Extract every line of the records below that contains the word "calculated", matching its case exactly.

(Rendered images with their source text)
↓↓↓
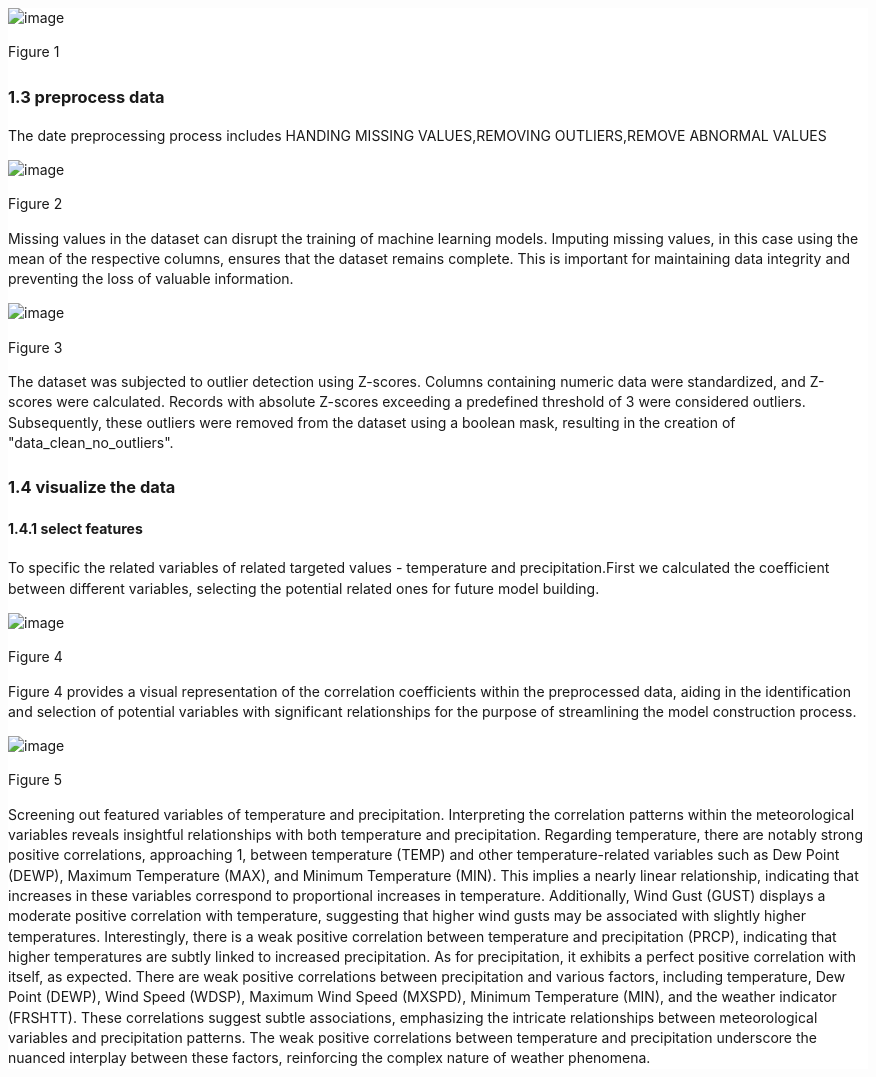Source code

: <img width="670" alt="image" src="https://github.com/aosrui/aosrui.github.io/assets/152749873/15a1ec9d-fa3a-47b0-bd62-048b8a587330"> 

Figure 1
      

### 1.3 preprocess data

  The date preprocessing process includes HANDING MISSING VALUES,REMOVING OUTLIERS,REMOVE ABNORMAL VALUES

<img width="684" alt="image" src="https://github.com/aosrui/aosrui.github.io/assets/152749873/bc821668-29e8-4b63-b48e-c77b94b505b0">

Figure 2

  Missing values in the dataset can disrupt the training of machine learning models. Imputing missing values, in this case using the mean of the respective columns, ensures that the dataset remains complete. This is important for maintaining data integrity and preventing the loss of valuable information.
  

<img width="689" alt="image" src="https://github.com/aosrui/aosrui.github.io/assets/152749873/548387fc-d508-4d21-adf9-68d2b1538316">

Figure 3

  The dataset was subjected to outlier detection using Z-scores. Columns containing numeric data were standardized, and Z-scores were calculated. Records with absolute Z-scores exceeding a predefined threshold of 3 were considered outliers. Subsequently, these outliers were removed from the dataset using a boolean mask, resulting in the creation of "data_clean_no_outliers".

### 1.4 visualize the data 

#### 1.4.1 select features

To specific the related variables of related targeted values - temperature and precipitation.First we calculated the coefficient between different variables, selecting the potential related ones for future model building. 

<img width="604" alt="image" src="https://github.com/aosrui/aosrui.github.io/assets/152749873/3ad75040-0c46-4723-9f98-77b35ad28795">

Figure 4

Figure 4 provides a visual representation of the correlation coefficients within the preprocessed data, aiding in the identification and selection of potential variables with significant relationships for the purpose of streamlining the model construction process.

<img width="449" alt="image" src="https://github.com/aosrui/aosrui.github.io/assets/152749873/b56322d7-ed10-462e-b4f8-30862f22e52d">

Figure 5

Screening out featured variables of temperature and precipitation. Interpreting the correlation patterns within the meteorological variables reveals insightful relationships with both temperature and precipitation. Regarding temperature, there are notably strong positive correlations, approaching 1, between temperature (TEMP) and other temperature-related variables such as Dew Point (DEWP), Maximum Temperature (MAX), and Minimum Temperature (MIN). This implies a nearly linear relationship, indicating that increases in these variables correspond to proportional increases in temperature. Additionally, Wind Gust (GUST) displays a moderate positive correlation with temperature, suggesting that higher wind gusts may be associated with slightly higher temperatures. Interestingly, there is a weak positive correlation between temperature and precipitation (PRCP), indicating that higher temperatures are subtly linked to increased precipitation. As for precipitation, it exhibits a perfect positive correlation with itself, as expected. There are weak positive correlations between precipitation and various factors, including temperature, Dew Point (DEWP), Wind Speed (WDSP), Maximum Wind Speed (MXSPD), Minimum Temperature (MIN), and the weather indicator (FRSHTT). These correlations suggest subtle associations, emphasizing the intricate relationships between meteorological variables and precipitation patterns. The weak positive correlations between temperature and precipitation underscore the nuanced interplay between these factors, reinforcing the complex nature of weather phenomena.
↑↑↑
- Exercise answer:
  The dataset was subjected to outlier detection using Z-scores. Columns containing numeric data were standardized, and Z-scores were calculated. Records with absolute Z-scores exceeding a predefined threshold of 3 were considered outliers. Subsequently, these outliers were removed from the dataset using a boolean mask, resulting in the creation of "data_clean_no_outliers".
To specific the related variables of related targeted values - temperature and precipitation.First we calculated the coefficient between different variables, selecting the potential related ones for future model building. 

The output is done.